Peran Komunitas dalam Mengatasi Tantangan TBC
Selain pemerintah, komunitas juga berperan penting dalam mempercepat eliminasi TBC. Deputi Perwakilan WHO di Indonesia, dr. Momoe Takeuchi, menekankan bahwa TBC bukan sekadar isu medis, melainkan juga masalah sosial, ekonomi, dan hak asasi manusia.
“Komunitas berperan dalam deteksi dini, pendampingan pengobatan, hingga edukasi masyarakat. Mereka adalah garda terdepan dalam mengatasi stigma yang masih melekat pada pasien TBC,” kata dr. Momoe.
Perwakilan komunitas TBC, dr. Henry Diatmo, mengungkapkan bahwa program berbasis komunitas telah menjangkau 160 kabupaten/kota dan akan diperluas menjadi 229 wilayah pada 2025. Salah satu pencapaian signifikan adalah kontribusi komunitas dalam 29% dari total kasus yang ter-notifikasi di wilayah intervensi.
Namun, tantangan terbesar bagi komunitas adalah keterbatasan pendanaan. Oleh karena itu, mereka mendorong pemerintah dan sektor swasta untuk lebih banyak berinvestasi dalam program eliminasi TBC, termasuk dalam penyediaan alat diagnostik, teknologi digital, serta perlindungan sosial bagi pasien TBC agar mereka bisa menyelesaikan pengobatan tanpa hambatan ekonomi.
Pengembangan Vaksin TBC
Selain deteksi dan pengobatan, solusi jangka panjang dalam eliminasi TBC terletak pada pengembangan vaksin yang lebih efektif.
Prof. Erlina, peneliti utama nasional vaksin TBC, menyampaikan bahwa vaksin kandidat M72/AS01E kini tengah menjalani uji klinis fase 3 secara global, termasuk di Indonesia.
“Jika berhasil, vaksin ini bisa menjadi terobosan dalam pencegahan TBC paru pada remaja dan dewasa, menjadikannya vaksin pertama dalam lebih dari satu abad yang memiliki efektivitas tinggi,” jelas Prof. Erlina.
WHO memperkirakan bahwa penggunaan vaksin ini dalam jangka panjang dapat menyelamatkan hingga 8,5 juta jiwa dan mencegah 76 juta kasus baru, serta menghemat biaya kesehatan hingga USD 41,5 miliar bagi keluarga terdampak.
Eliminasi TBC bukan hanya tanggung jawab pemerintah atau tenaga kesehatan semata, tetapi membutuhkan keterlibatan seluruh elemen masyarakat.
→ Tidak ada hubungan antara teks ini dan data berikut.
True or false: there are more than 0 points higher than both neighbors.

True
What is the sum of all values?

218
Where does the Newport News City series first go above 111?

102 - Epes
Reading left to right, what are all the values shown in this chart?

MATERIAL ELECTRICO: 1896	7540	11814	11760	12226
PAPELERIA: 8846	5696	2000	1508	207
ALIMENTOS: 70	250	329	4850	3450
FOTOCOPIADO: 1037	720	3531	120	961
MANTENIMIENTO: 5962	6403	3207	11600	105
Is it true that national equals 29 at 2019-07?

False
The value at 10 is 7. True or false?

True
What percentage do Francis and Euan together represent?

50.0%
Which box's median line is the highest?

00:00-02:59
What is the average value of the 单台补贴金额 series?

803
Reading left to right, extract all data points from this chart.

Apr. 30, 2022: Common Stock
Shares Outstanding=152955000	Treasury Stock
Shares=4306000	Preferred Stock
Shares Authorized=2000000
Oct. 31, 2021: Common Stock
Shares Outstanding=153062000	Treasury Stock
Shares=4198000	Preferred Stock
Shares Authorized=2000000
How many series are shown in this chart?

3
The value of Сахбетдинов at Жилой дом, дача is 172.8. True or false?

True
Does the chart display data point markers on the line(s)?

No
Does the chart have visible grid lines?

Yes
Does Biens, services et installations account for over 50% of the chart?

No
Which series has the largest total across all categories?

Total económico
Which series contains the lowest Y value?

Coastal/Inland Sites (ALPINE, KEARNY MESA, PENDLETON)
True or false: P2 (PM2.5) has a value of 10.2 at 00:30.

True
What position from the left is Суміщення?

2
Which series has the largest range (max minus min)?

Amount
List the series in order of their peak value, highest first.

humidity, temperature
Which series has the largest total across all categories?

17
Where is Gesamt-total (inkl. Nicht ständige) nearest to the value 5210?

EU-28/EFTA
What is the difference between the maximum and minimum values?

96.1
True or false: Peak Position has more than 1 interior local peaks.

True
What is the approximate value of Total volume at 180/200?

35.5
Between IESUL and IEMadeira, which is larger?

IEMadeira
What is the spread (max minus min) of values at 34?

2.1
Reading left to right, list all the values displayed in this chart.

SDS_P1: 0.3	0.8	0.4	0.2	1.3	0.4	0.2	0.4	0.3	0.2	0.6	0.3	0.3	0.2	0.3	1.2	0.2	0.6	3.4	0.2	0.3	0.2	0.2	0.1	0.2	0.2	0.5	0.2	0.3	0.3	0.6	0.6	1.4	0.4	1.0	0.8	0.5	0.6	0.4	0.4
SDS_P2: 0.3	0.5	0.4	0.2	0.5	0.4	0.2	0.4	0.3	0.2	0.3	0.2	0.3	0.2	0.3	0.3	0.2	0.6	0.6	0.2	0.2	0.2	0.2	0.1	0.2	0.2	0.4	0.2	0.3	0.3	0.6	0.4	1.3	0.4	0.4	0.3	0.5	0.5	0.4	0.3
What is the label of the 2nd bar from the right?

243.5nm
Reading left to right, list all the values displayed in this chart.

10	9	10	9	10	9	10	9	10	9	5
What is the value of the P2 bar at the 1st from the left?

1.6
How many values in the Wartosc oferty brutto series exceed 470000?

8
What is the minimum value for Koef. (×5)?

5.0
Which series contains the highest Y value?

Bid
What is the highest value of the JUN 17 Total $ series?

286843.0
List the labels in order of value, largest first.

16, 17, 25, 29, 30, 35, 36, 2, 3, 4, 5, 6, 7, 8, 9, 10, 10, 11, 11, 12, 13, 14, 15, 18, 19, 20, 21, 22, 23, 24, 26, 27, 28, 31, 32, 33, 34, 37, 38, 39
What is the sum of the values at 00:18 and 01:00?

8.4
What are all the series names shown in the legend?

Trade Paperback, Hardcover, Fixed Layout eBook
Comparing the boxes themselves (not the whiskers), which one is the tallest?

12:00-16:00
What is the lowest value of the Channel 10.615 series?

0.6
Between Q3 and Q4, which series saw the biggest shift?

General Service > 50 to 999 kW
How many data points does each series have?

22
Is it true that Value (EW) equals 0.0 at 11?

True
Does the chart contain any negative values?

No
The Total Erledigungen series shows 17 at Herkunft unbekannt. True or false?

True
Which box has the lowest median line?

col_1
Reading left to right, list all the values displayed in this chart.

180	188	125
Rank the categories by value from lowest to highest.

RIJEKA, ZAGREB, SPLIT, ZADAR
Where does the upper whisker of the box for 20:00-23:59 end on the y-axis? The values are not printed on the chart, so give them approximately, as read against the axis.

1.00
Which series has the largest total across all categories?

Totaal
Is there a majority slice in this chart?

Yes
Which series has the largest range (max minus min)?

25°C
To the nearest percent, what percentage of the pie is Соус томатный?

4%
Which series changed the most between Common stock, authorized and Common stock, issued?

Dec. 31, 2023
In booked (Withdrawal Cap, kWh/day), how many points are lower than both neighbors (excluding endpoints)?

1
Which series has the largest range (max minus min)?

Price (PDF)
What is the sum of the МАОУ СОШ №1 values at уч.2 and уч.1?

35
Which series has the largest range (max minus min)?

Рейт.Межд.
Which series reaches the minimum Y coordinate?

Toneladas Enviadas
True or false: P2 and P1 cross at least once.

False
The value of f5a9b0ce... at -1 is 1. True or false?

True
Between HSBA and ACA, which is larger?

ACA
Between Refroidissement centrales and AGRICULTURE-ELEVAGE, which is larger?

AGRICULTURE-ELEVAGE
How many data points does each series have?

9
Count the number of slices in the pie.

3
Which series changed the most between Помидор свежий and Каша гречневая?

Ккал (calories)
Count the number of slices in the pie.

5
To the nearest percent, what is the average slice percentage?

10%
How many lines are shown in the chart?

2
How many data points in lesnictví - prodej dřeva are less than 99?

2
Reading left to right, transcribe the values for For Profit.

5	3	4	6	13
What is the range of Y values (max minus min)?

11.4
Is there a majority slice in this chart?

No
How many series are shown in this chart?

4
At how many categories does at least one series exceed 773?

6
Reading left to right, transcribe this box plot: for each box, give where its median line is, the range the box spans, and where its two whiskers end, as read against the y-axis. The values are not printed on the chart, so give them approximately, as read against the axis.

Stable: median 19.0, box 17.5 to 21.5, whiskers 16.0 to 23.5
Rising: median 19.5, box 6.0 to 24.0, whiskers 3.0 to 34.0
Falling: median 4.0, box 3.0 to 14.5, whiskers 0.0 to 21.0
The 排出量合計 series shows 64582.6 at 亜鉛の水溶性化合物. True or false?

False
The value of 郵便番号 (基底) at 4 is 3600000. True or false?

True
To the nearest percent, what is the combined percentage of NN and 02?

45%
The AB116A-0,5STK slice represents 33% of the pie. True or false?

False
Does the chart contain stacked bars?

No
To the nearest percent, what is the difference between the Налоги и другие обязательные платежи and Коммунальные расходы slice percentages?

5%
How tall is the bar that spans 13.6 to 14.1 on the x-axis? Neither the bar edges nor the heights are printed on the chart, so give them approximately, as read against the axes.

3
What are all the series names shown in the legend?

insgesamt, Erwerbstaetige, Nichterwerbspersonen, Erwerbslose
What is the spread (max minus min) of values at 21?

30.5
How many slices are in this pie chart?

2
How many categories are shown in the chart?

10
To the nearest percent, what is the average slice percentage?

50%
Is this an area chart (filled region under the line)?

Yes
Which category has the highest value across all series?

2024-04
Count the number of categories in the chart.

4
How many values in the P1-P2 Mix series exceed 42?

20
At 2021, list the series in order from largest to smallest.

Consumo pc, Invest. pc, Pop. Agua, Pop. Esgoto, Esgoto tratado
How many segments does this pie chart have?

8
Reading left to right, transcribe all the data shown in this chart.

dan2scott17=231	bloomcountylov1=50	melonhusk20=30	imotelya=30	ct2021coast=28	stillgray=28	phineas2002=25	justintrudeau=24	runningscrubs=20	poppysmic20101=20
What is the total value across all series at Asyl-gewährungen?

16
Mulai dari kebijakan yang kuat di tingkat nasional dan daerah, inovasi teknologi medis, pendanaan yang memadai, hingga peran aktif komunitas dan individu dalam pencegahan serta pengobatan.
Dengan langkah konkret dan kolaborasi yang lebih erat, Indonesia dapat mewujudkan target eliminasi TBC pada 2030, dan pada akhirnya mencapai visi bebas TBC pada 2050.